Site-specific post-translational modifications regulate the binding affinity of Conus amadis α-conotoxin Am2005 to Ac-AChBP

Post-translational modifications (PTMs) play a pivotal role in diversifying the structure and function of peptide toxins from marine cone snails, which have proven applications in the treatment of neuropathic pain. Analysis of crude venom from Conus amadis using transcriptomic peptide sequence combined with tandem mass spectrometry revealed site-specific PTMs in α-conotoxin Am2005. Six distinct variants were identified, differing in PTMs, such as 4-trans-hydroxylation of proline, γ-carboxylation of glutamic acid, and C-terminal extension by an arginine residue (Am2161). This report aims to elucidate the significance of these site-specific PTMs on 3D conformation and binding affinity of Am2005 toward Aplysia californica acetylcholine-binding protein (Ac-AChBP), a useful model to study nicotinic acetylcholine receptors (nAChRs).

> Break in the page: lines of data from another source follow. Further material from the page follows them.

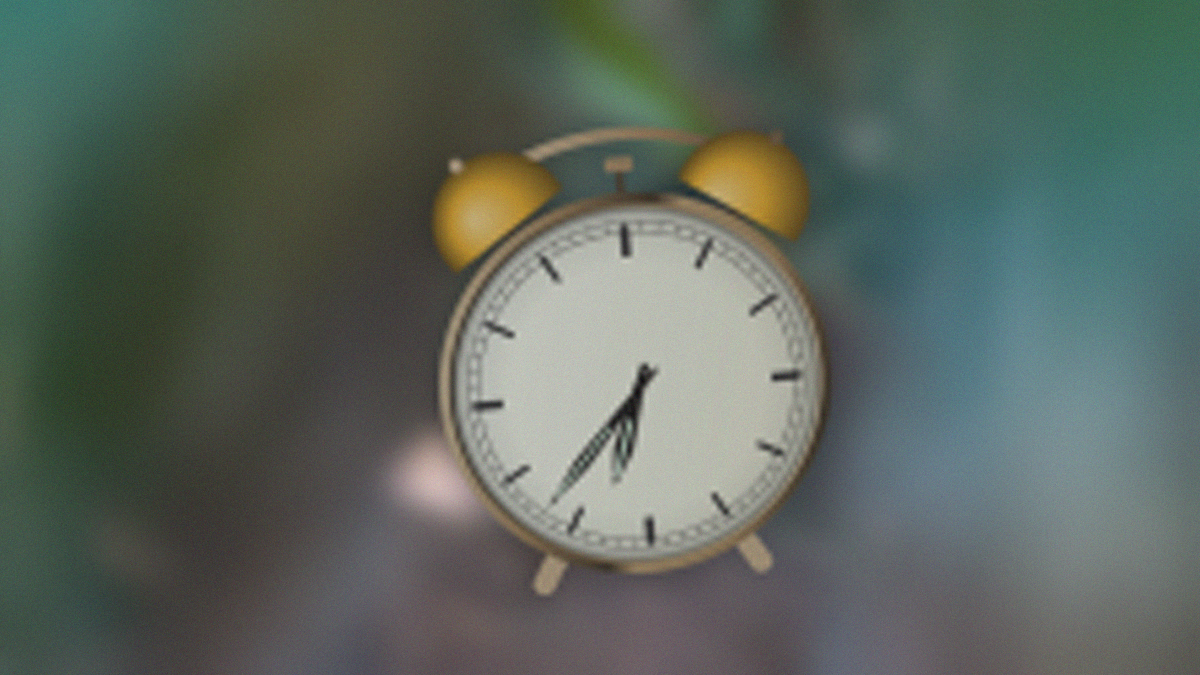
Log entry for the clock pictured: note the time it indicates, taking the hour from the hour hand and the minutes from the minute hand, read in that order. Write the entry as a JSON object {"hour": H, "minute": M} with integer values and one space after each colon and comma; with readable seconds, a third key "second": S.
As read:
{"hour": 6, "minute": 37}
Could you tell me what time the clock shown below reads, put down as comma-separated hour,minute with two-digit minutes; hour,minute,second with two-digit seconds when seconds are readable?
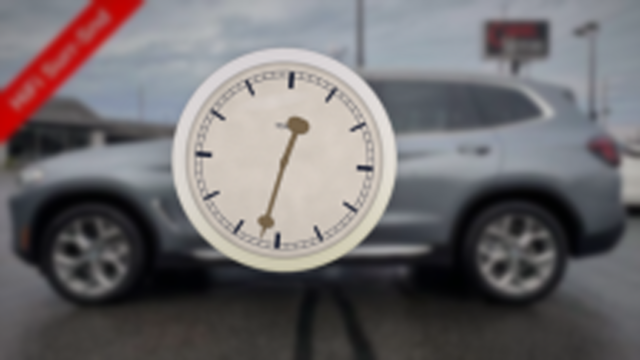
12,32
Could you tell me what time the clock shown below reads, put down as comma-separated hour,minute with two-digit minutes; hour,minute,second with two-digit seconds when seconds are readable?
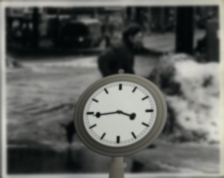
3,44
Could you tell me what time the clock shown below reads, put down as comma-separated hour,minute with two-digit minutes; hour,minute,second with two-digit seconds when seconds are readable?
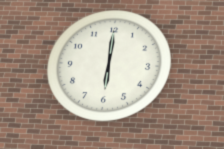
6,00
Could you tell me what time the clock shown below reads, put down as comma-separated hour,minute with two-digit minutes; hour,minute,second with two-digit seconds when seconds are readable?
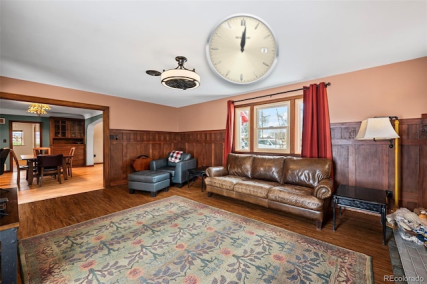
12,01
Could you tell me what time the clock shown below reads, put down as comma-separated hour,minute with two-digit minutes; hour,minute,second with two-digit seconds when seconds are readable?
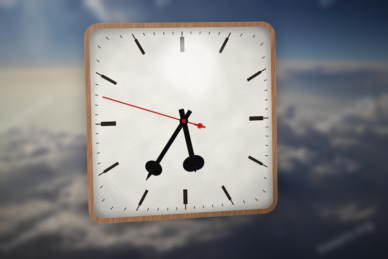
5,35,48
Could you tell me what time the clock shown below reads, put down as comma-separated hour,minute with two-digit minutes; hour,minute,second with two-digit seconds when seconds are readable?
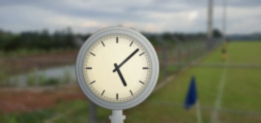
5,08
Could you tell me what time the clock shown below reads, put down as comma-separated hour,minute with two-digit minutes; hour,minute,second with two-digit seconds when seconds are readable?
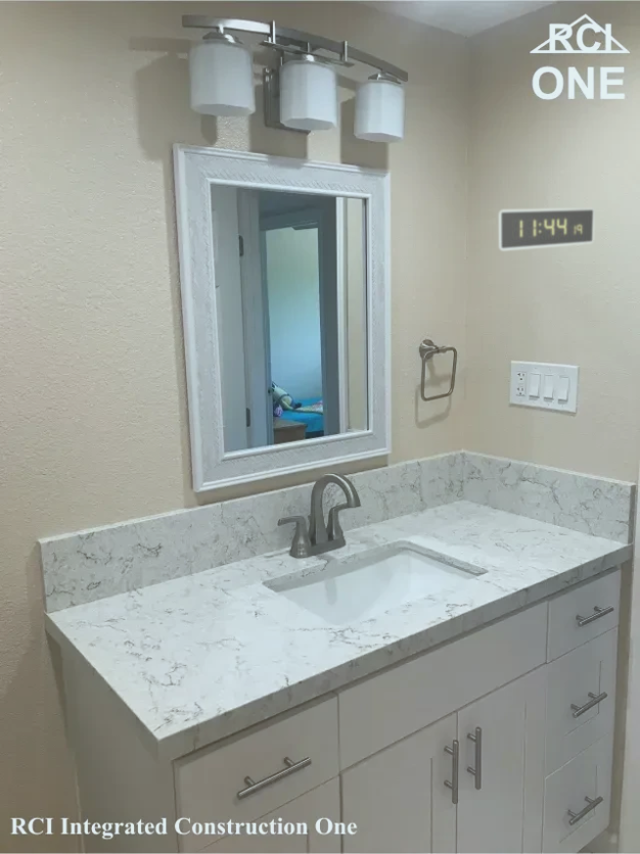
11,44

Conserved disulfide core of Am2005 with α-conotoxin LvIA, along with the availability of co-crystal structure of α-conotoxin LvIA with Ac-AChBP, prompted the use of computational methods for predicting 3D structure by homology modelling and calculating binding affinity through peptide-protein docking methods. Site-specific PTMs affect the 3D structure by altering local hydrogen-bonding networks, thereby changing the orientation of side chains in 3D space while retaining canonical globular fold with a helical motif. P2O,P15O,E16γAm2161 exhibits a 2-fold higher binding affinity to Ac-AChBP and MD simulations indicates P2O,P15O,E16γAm2161/P2O,P8O,E16γAm2161 have relatively higher hydrogen bonds with Ac-AChBP. Furthermore, peptides with similar binding affinities differed 3-fold in hydrophobicity, as revealed by aggregation score calculations, confirming the role of PTMs in modulating the hydrophobic patch. These studies unravel the significance of site-specific PTMs in fine-tuning the affinity of α-conotoxin Am2005 to its molecular target, which may aid prey capture.